Project Overview
This project is a reusable architectural template that integrates large-scale data processing with modern API development. It combines the power of Apache Spark for batch processing, Spring Boot for exposing REST services, and MongoDB as the storage backend. The entire ecosystem is modularized and packaged with Docker, ensuring fast and reproducible deployment to any local environment.
Backend API and MongoDB (NoSQL)
The backend is built on Spring Boot 3.3.4, following a classic layered architecture: Controllers for the HTTP layer, Services for business logic, Repositories for data access, and DTOs for structuring responses. This design ensures that each component has a single responsibility.
The core storage system is MongoDB, a document-oriented NoSQL database. Unlike relational (SQL) databases that use rigid tables, MongoDB stores information in dynamic, JSON-like structures (BSON). This is ideal for modern projects because it allows great flexibility in the data schema, natural integration with Java objects (using Spring Data MongoDB), and much simpler horizontal scalability as the volume of books grows exponentially.
REST API Endpoints
| HTTP Method | Endpoint | Operation Description |
|---|---|---|
| GET | /api/v1/books | Retrieves the complete list of stored books. |
| GET | /api/v1/books/{id} | Fetches the details of a specific book by its unique identifier. |
| POST | /api/v1/books | Creates a new entry. Includes validations (e.g., publication year cannot be in the future) and automatic normalization. |
| PUT | /api/v1/books/{id} | Updates the information of an existing book. |
| DELETE | /api/v1/books/{id} | Permanently deletes the document from the database. |
Apache Spark: Distributed Processing
Apache Spark is a unified analytics engine for large-scale data processing. Its magic lies in its distributed architecture: it uses a Master Node (Driver) to manage and split the work, and multiple Worker Nodes to execute it. Additionally, each Worker utilizes several Cores for computation. This means that if you need to process 50 million records, the Driver splits the task into small chunks and distributes them to the Workers to process simultaneously (in parallel), drastically reducing runtime and avoiding bottlenecks from the memory limits of a single machine.
Usage Context: Template vs. Real-World Environment
In the context of this repository, using Spark to read a small CSV file is clearly overkill (using too much technology for a simple problem). However, this is done intentionally to demonstrate architecture.
In a real-world environment, data would not come from a local CSV file. A Spark job like this would connect to a Data Lake (such as Amazon S3 or Hadoop HDFS) to ingest terabytes of historical data, or to a real-time event streaming system (like Apache Kafka) to process millions of transactions per second. Spark would clean, normalize, and aggregate these massive datasets in parallel before finally saving the output to MongoDB for the Spring Boot backend to quickly serve to users.

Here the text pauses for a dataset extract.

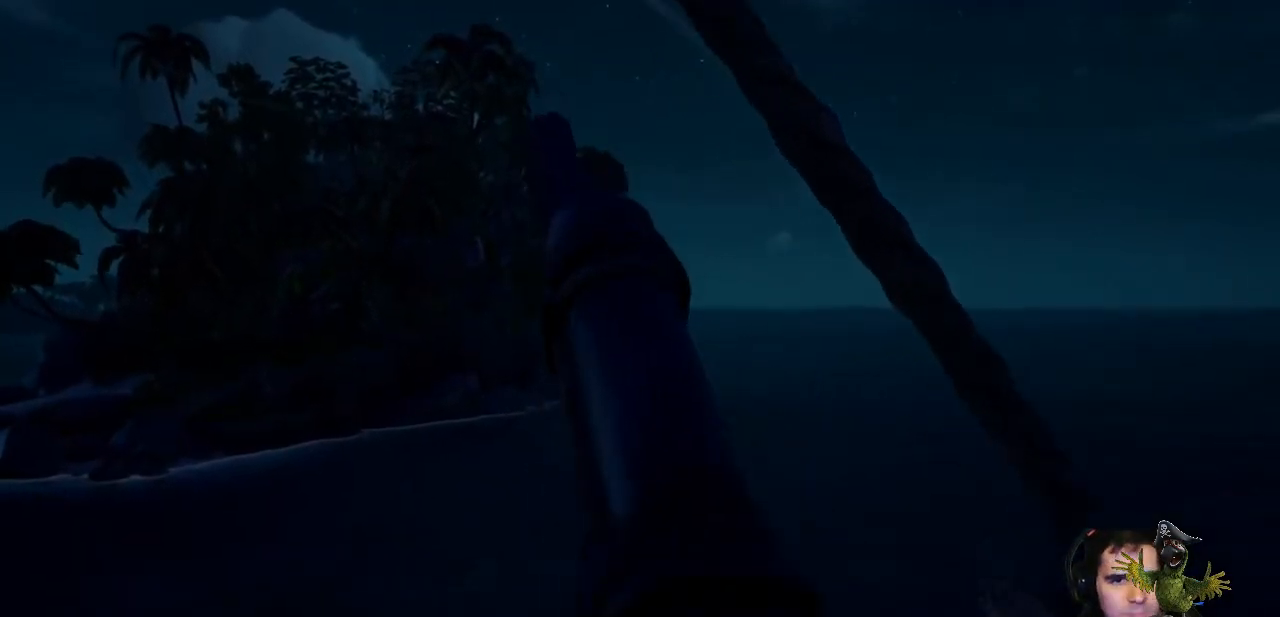
{"buttons": ["L2"], "left_stick": "center", "right_stick": "center", "events": [[100, "L2", "down"], [300, "right_stick", "right"], [367, "right_stick", "center"]]}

RDDs vs DataFrames in the Project
The Spark module in this project includes two implementations to demonstrate both main capabilities of the framework:
1. RDDs (Resilient Distributed Datasets): The most fundamental and lowest-level data structure in Spark. They allow for very fine-grained control using lambda functions and functional programming in Java, but require the developer to optimize operations manually.
2. DataFrames (Recommended): A higher-level abstraction that organizes data in named columns, similar to a relational table or a DataFrame in Python/Pandas. The big advantage is that they leverage Spark's Catalyst optimizer under the hood, which automatically restructures your queries to be as efficient as possible before execution. In the vast majority of modern cases, DataFrames are the preferred option for performance and ease of use.
Orchestration with Docker Compose
To avoid the classic "works on my machine" problem, the entire ecosystem is orchestrated with docker-compose. This spins up three isolated but interconnected services: the MongoDB server, the Spring Boot backend exposing the API, and the Spark container, which acts as an ephemeral job (it starts up, runs the data ingestion, and then shuts down automatically). This allows any developer to have the complete infrastructure running in a matter of minutes.